Ketika Sumatera Barat dilanda gempa pada tahun 2009, mereka kembali hadir—mengirimkan bantuan dari negeri yang sendiri masih terluka. Dan saat pandemi COVID-19 melanda dunia pada 2021, mereka kembali menunjukkan kepeduliannya: mengirimkan alat pelindung diri (APD) untuk tenaga medis Indonesia.
Padahal mereka sendiri hidup dalam kekurangan, di bawah penjajahan, di tengah krisis kemanusiaan yang tak pernah reda. Tapi bagi mereka, solidaritas bukan soal kelapangan, melainkan soal kemanusiaan. Bukan soal berapa yang bisa diberi, tapi seberapa tulus hati ikut peduli.

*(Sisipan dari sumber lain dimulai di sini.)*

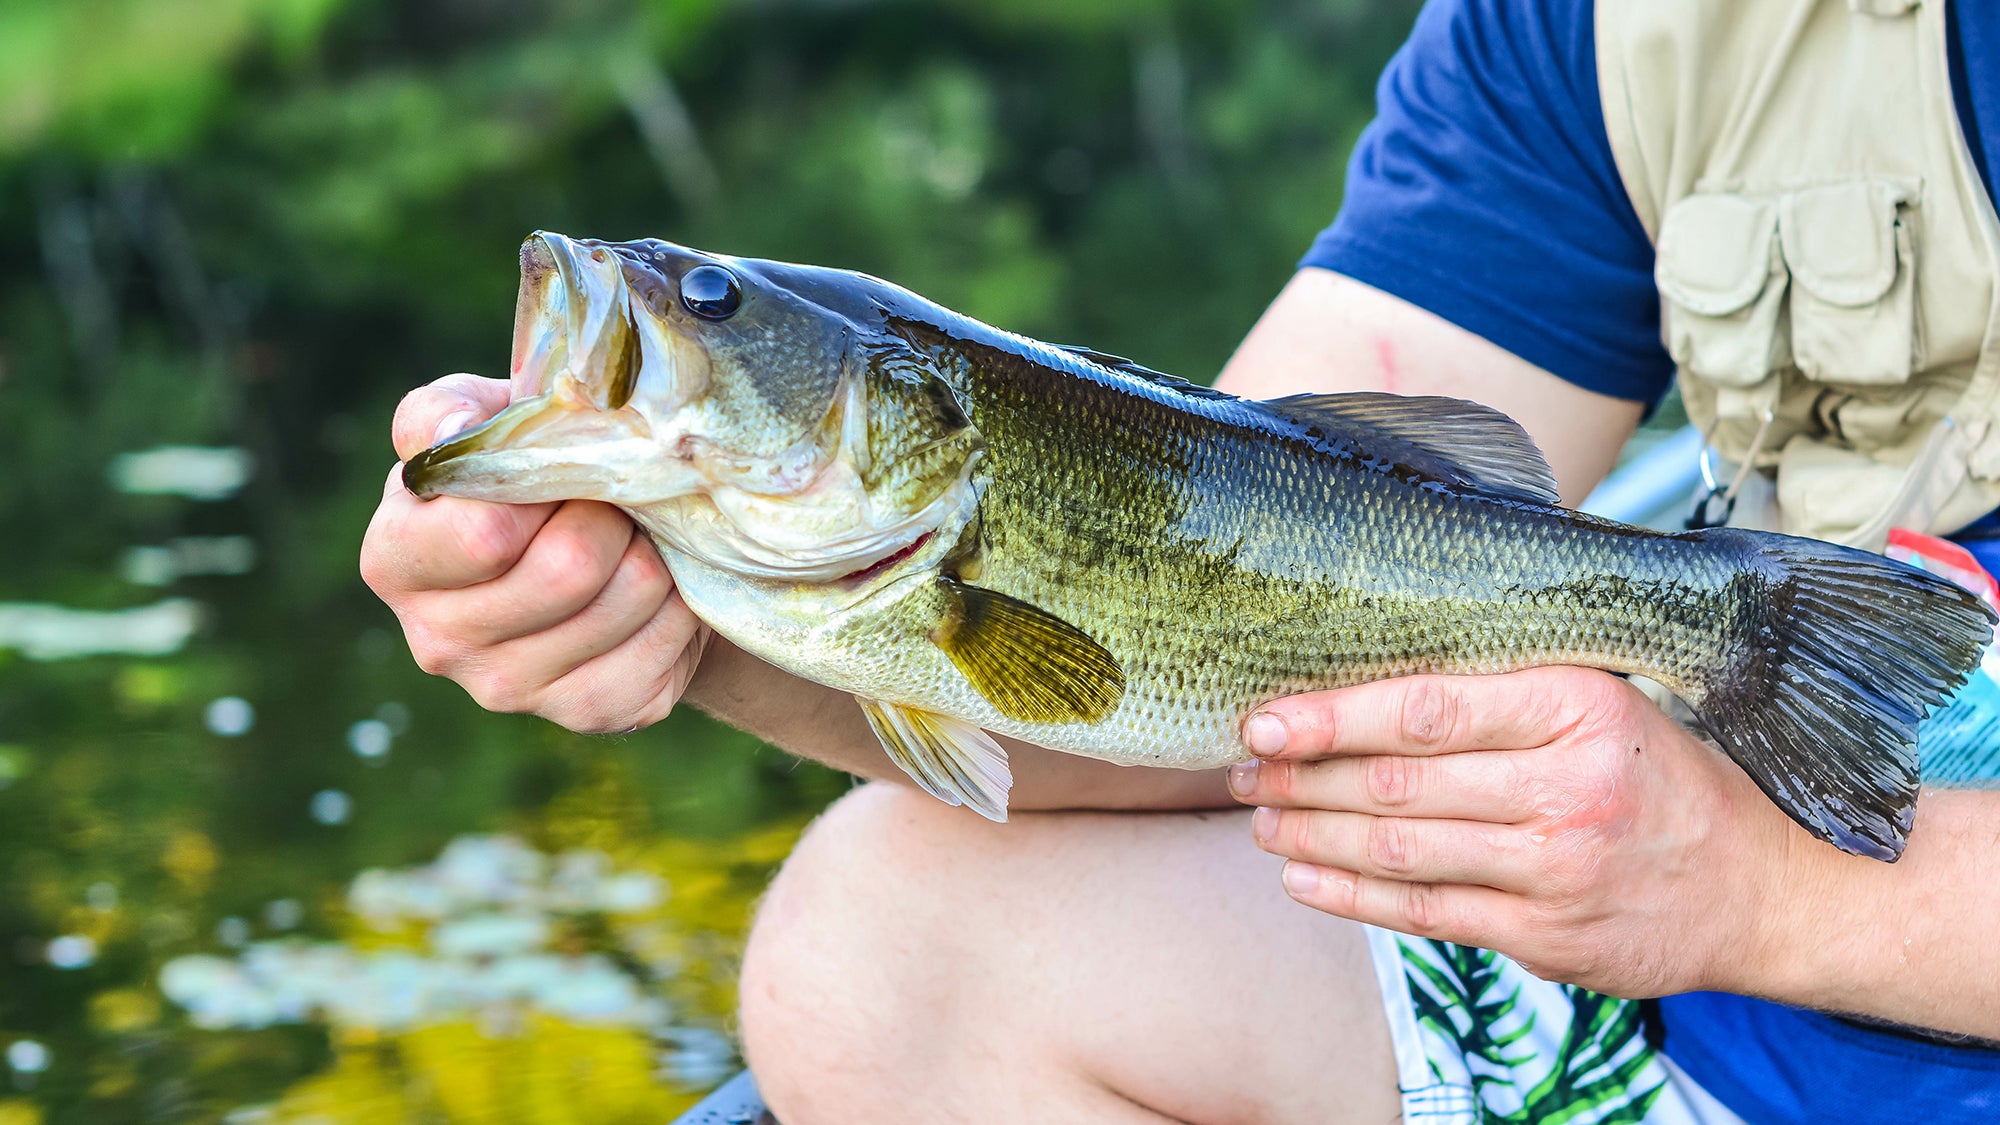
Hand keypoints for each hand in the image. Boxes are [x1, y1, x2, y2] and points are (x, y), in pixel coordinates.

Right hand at [359, 373, 708, 732]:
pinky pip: (662, 644)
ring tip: (637, 536)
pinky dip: (678, 602)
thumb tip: (452, 431)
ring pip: (627, 597)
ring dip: (653, 552)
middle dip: (613, 514)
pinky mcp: (586, 713)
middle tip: (616, 499)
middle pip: (570, 566)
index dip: (545, 487)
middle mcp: (437, 640)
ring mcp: (509, 690)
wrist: (598, 552)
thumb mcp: (480, 426)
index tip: (560, 469)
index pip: (484, 532)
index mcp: (395, 560)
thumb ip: (445, 415)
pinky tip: (658, 587)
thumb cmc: (526, 476)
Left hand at [1227, 667, 1805, 997]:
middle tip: (1241, 770)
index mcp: (1578, 707)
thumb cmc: (1659, 778)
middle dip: (1303, 777)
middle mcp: (1568, 788)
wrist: (1759, 891)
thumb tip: (1369, 667)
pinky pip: (1426, 913)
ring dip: (1313, 836)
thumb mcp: (1603, 703)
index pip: (1426, 709)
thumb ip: (1503, 687)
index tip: (1263, 717)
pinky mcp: (1546, 936)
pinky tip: (1304, 877)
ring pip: (1401, 851)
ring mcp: (1557, 870)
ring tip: (1260, 820)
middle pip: (1399, 782)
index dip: (1330, 716)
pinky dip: (1352, 897)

Kisah-kisah ini bukan sekadar fragmen sejarah yang patut dikenang—ia adalah cermin bagi kita semua. Bahwa kemerdekaan tak pernah lahir sendirian, dan bahwa solidaritas yang paling murni tak selalu datang dari mereka yang kuat, tapi justru dari hati-hati yang penuh empati, meski dalam kesempitan.
Hari ini, saat kita menikmati kemerdekaan penuh selama 80 tahun, Palestina masih berjuang untuk bebas. Mereka belum merdeka, tetapi mereka tak pernah absen untuk Indonesia —di tengah genosida, kelaparan, dan kehilangan nyawa. Dari era revolusi hingga reformasi, ada sebuah fakta yang harus terus kita renungkan: Meski belum Merdeka, Palestina tak pernah meninggalkan kita.
Penulis adalah Direktur Eksekutif Baitul Maqdis Institute. Tulisan ini disarikan dari seminar bertajuk Peran Palestina dalam Perjuangan Kemerdekaan Indonesia di Poltekkes II Kementerian Kesehatan, Jakarta pada 16 Agustus 2025.